The report finds that 73% of central banks now expect the dollar to make up a smaller share of global reserves over the next five years, the strongest signal yet that global reserve managers are reassessing the role of the greenback in a world shaped by sanctions, trade wars, and rising multipolar tensions.
At the same time, 43% of central banks surveyed say they plan to increase their own gold holdings in the next 12 months, a record-high level of intent since the survey began. For many, especially those in developing economies, gold’s appeal lies in its lack of counterparty risk, historical resilience during crisis, and neutrality in geopolitics.
“Gold is being repositioned not just as a traditional store of value, but as a strategic reserve asset amid shifting global power dynamics,” the report states.
This shift is being led primarily by Emerging Markets and Developing Economies (EMDEs), whose central banks are now placing greater emphasis on diversifying away from reserve currencies vulnerable to policy shocks or geopolitical weaponization. Many of these countries have also expanded domestic gold purchase programs, in some cases sourcing directly from local artisanal and small-scale miners.
According to the World Gold Council, gold buying by central banks has exceeded 1,000 tonnes annually for the third consecutive year, more than double the historical average between 2010 and 2020. This buying trend is reshaping the structure of global reserves, with gold gradually regaining the status it once held at the core of central banking.

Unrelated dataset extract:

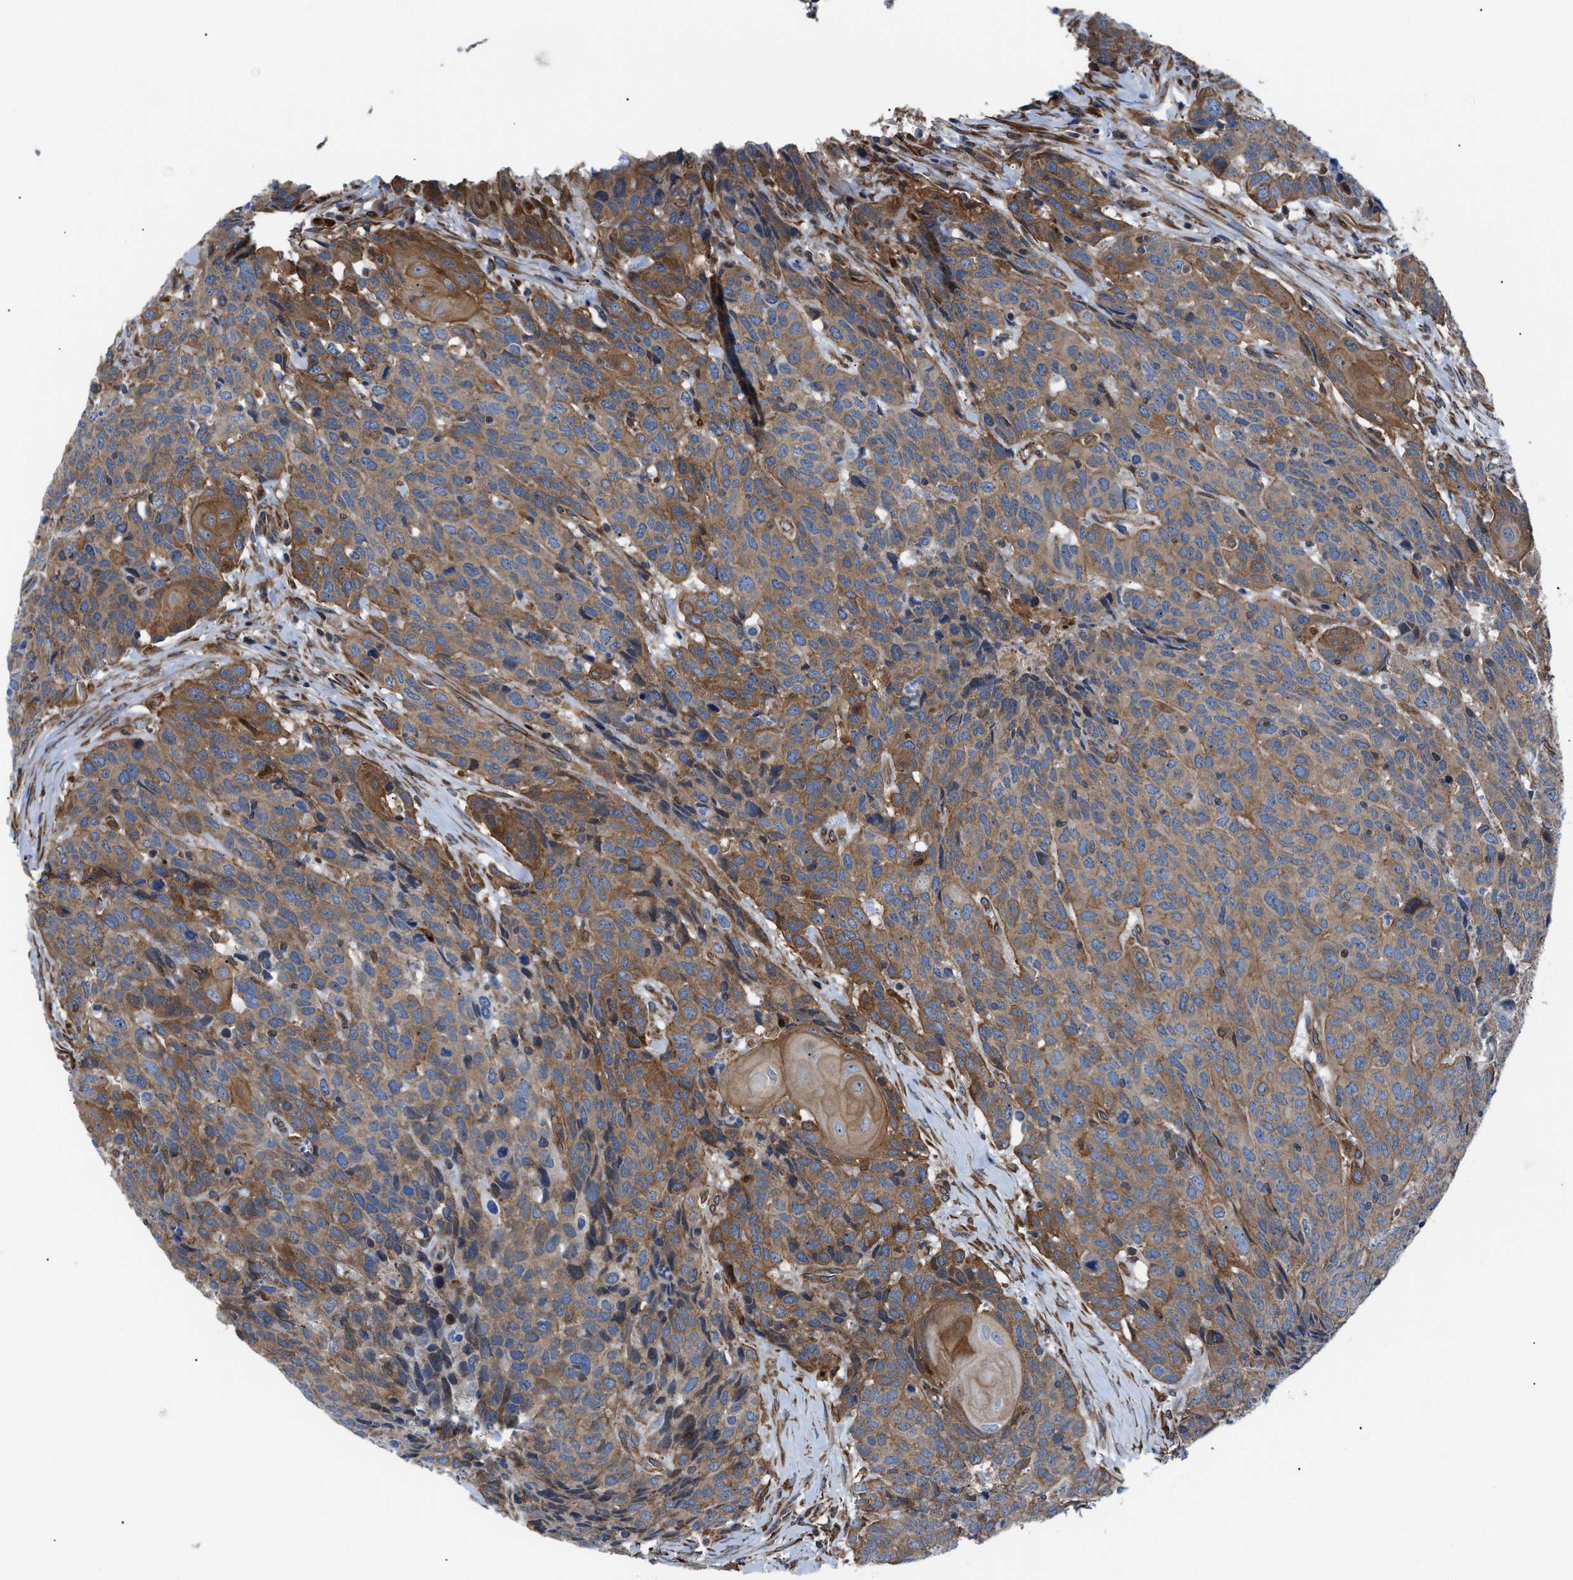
{"staining": {"intensity": "moderate", "quantity": ">75%", "location": "cytoplasmic/membranous"}, "tissue": "head and neck cancer", "cell_type": "Tumor cells", "image_type": "cancer", "snomed": [{"axis": "morphology", "description": "Squamous cell carcinoma, NOS"}, {"axis": "topography", "description": "Head-Neck"}], "caption": "Head and neck cancer stained for a protein displays moderate cytoplasmic/membranous positivity in tumor cells.", "gene": "DMAC1", "patient": {"sex": "male", "age": 66}}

“The continued demand from central banks, particularly in EMDEs, reflects a combination of defensive positioning and long-term portfolio rebalancing,” the report notes.
In addition to gold, some central banks also see growing roles for the euro and the Chinese renminbi, although confidence in these alternatives remains mixed. Still, gold appears to be the preferred safe-haven, an asset immune to sanctions, unlinked to any single economy, and physically transportable in times of crisis.
The World Gold Council’s latest findings suggest that for many emerging markets, the gold rush is far from over, and the dollar’s hold is no longer absolute.